Çalışır kalpte baypass yapıldı
Nakilden önce Ferdana Alır’ın üç damarını değiştiren Kent Hastanesi Kalp Damar Cerrahı Doç. Dr. Cüneyt Narin, “Bypass ameliyatları genellikle kalp durdurularak yapılır. Ancak sonrasında yapılacak karaciğer nakli de göz önünde bulundurulduğunda, hem kanama riskini, hem de organ yetmezliği sorununu arttırabilir düşüncesiyle, bypass ameliyatını kalbi durdurmadan, çalışır haldeyken gerçekleştirdik. Böyle hastalar nadir görülür bu operasyonlar da nadir yapılır” dedi.
NASH’e bağlı siroz ve karaciğer kanseri
İzmir Kent Hastanesi Karaciğer Nakli ve Hepatobiliyer Cerrahi Bölümü kurucu başkanı Prof. Dr. Murat Kılıç da; Opr. Dr. Cahit Yılmaz, Opr. Dr. Kamil Kılıç, Opr. Opr. Dr. Rasim Farajov, Opr. Dr. Zaza Iakobadze’den oluşan ekibin gerçekleştirdiği nakil ve NASH hastalığıyla ilgili şunları söyledi;
“Ferdane Alır, NASH’e bağlı karaciğer sirozu ve bu zeminde gelişmiş erken evre karaciğer kanseri olan bir hastaydı. Tetkiklerde kalbiyle ilgili sorunlar çıktı. Önce kalp ameliyatı olmasa karaciğer nakli çok riskli olacaktı, karaciğer naklini kalp ameliyatından sonraya bırakırsak da hastanın kalp ameliyatı sonrasındaki nekahat dönemini sirozlu karaciğer ile atlatması mümkün olmayacaktı, bu nedenle aynı seansta ardışık ameliyat tercih edildi.
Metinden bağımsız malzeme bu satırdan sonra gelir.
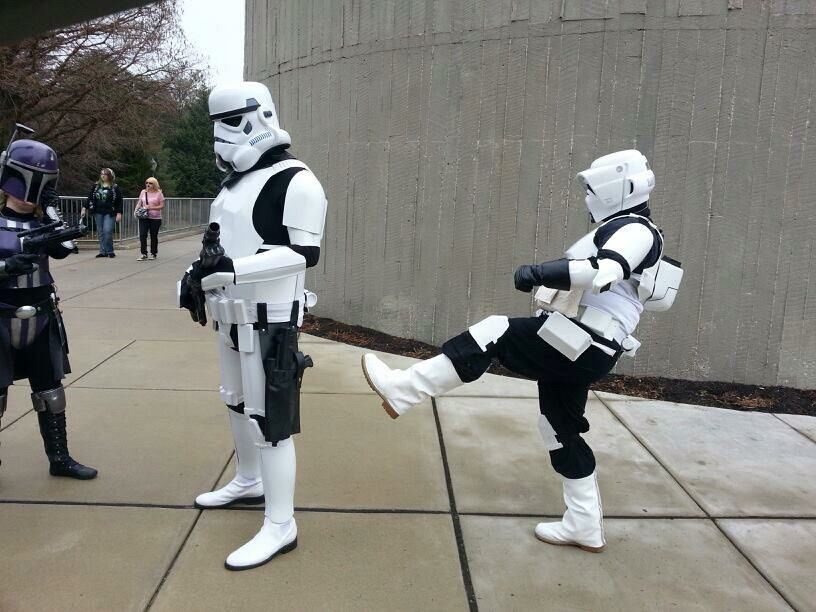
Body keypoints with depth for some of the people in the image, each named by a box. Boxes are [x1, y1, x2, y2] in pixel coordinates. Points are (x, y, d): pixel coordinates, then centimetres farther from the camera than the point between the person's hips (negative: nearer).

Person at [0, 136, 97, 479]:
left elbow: (64, 249, -7)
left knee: (50, 391, 11)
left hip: (41, 319, 4)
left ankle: (59, 458, 23)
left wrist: (51, 210, -8)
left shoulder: (41, 217, 7)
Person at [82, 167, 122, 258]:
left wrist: (119, 213, -8)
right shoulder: (96, 186, 10)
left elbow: (119, 202, -2)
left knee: (107, 231, -13)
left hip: (109, 213, -4)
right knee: (101, 233, 6)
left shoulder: (115, 187, -1)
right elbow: (90, 198, 13)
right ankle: (103, 251, 10)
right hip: (98, 213, 4)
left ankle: (110, 251, -1)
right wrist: (85, 208, 7)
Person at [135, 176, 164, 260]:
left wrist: (151, 207, -17)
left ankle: (153, 253, 20)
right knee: (142, 235, -8)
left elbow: (162, 206, -6)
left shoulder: (159, 193, -3)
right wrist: (136, 210, -5)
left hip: (155, 218, -3)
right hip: (143, 218, 3)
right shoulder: (143, 192, 8)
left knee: (153, 236, 6)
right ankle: (144, 254, -2)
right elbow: (139, 203, 14)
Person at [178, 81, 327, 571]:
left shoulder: (294, 181, -15)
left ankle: (281, 526, 4)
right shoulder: (236, 178, 14)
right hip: (234, 314, 10)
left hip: (269, 318, -9)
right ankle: (249, 482, 42)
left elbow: (305, 253, -22)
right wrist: (201, 274, 8)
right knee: (238, 402, 21)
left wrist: (231, 270, -29)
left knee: (270, 417, -6)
Burada önemli olan bir başka nokta ise NASH hastalığı. Karaciğer yağlanması iltihap ile birlikte seyrettiğinde NASH olarak tanımlanıyor. NASH’ın alkol tüketimiyle ilgisi yok. Karaciğeri alkol dışında diyabet, insülin direnci, obezite gibi hastalıklar yağlandırıyor, tedavi edilmediğinde alkole bağlı yağlanma gibi siroz neden oluyor, siroz da sadece karaciğer nakliyle tedavi ediliyor. O nedenle karaciğer yağlanması hafife alınmamalı.”
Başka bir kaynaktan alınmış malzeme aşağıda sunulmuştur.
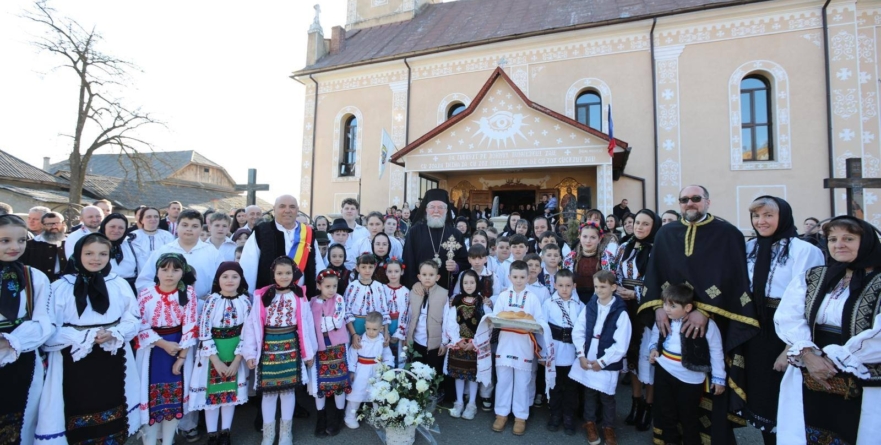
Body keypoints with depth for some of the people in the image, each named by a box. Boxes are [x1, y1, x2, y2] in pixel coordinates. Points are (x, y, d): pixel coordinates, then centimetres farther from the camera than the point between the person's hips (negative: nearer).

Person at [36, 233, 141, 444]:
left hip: (112, 360, 2)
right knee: (79, 411, 3)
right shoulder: (61, 287, -4)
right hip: (75, 361, -2)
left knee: (111, 412, 12)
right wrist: (85, 338, -18)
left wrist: (113, 334, -14)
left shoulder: (120, 284, 4)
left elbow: (132, 320, 4)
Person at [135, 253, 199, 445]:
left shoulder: (188, 292, -8)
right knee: (151, 395, 7)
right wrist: (163, 343, -16)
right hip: (152, 352, 0)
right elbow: (141, 327, -7)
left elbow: (190, 326, -8)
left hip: (179, 350, 1)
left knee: (175, 397, 9)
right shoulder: (145, 294, -7)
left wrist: (182, 356, -11)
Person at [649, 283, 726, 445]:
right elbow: (656, 332, 14)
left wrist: (718, 378, -4)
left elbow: (716, 351, -9)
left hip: (690, 377, -4)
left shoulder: (706, 325, -21)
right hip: (664, 371, 4)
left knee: (688, 416, 13)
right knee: (666, 412, 19)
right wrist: (653, 347, -2)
“Kendimi sapasağlam bilirdim”
Öte yandan kendisini sağlıklı ve doktor kontrollerini hiç aksatmayan biri olarak tanımlayan Ferdane Alır, “Doktor kontrole çığırdığında günün saatini aksatmaz giderdim. Bana karaciğerimde yağlanma olduğu söylendiğinde diyet yapar, kilo verirdim. Sonraki kontrolde de her şeyin yolunda olduğu söylenirdi. Sonucun buraya varacağı aklımın ucundan geçmemişti. Kendimi sapasağlam bilirdim. Kalbimin de sorun çıkarması sürpriz oldu. Son iki yıldır yürüdükten sonra ciddi bir ağrı olurdu. Adım atamazdım. Biraz dinlendikten sonra yürüyebilirdim. Meğerse bu da kalple ilgiliymiş. Neyse ki emin ellerde kızım canıma can kattı, doktorlarım yaşattı. Sağ olsunlar, var olsunlar” ifadelerini kullandı.
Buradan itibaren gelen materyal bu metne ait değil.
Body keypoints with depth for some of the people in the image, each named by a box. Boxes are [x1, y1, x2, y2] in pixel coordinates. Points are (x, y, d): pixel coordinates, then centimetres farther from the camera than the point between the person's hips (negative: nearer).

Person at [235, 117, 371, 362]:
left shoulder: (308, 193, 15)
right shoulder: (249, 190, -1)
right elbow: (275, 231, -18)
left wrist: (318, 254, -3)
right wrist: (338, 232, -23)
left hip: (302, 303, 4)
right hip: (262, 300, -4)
Öte yandan annesinin aynı seansta iki büyük operasyon geçirdiğini belirten Filiz Çam, “Ameliyat çok riskliydi. Annemi caydırmaya çalıştım, bana ‘Ölümü beklemektense masada kalırım’ dedi. Her şey yolunda gitti, anneme can aşısı olduğum için çok mutluyum” diye konuştu.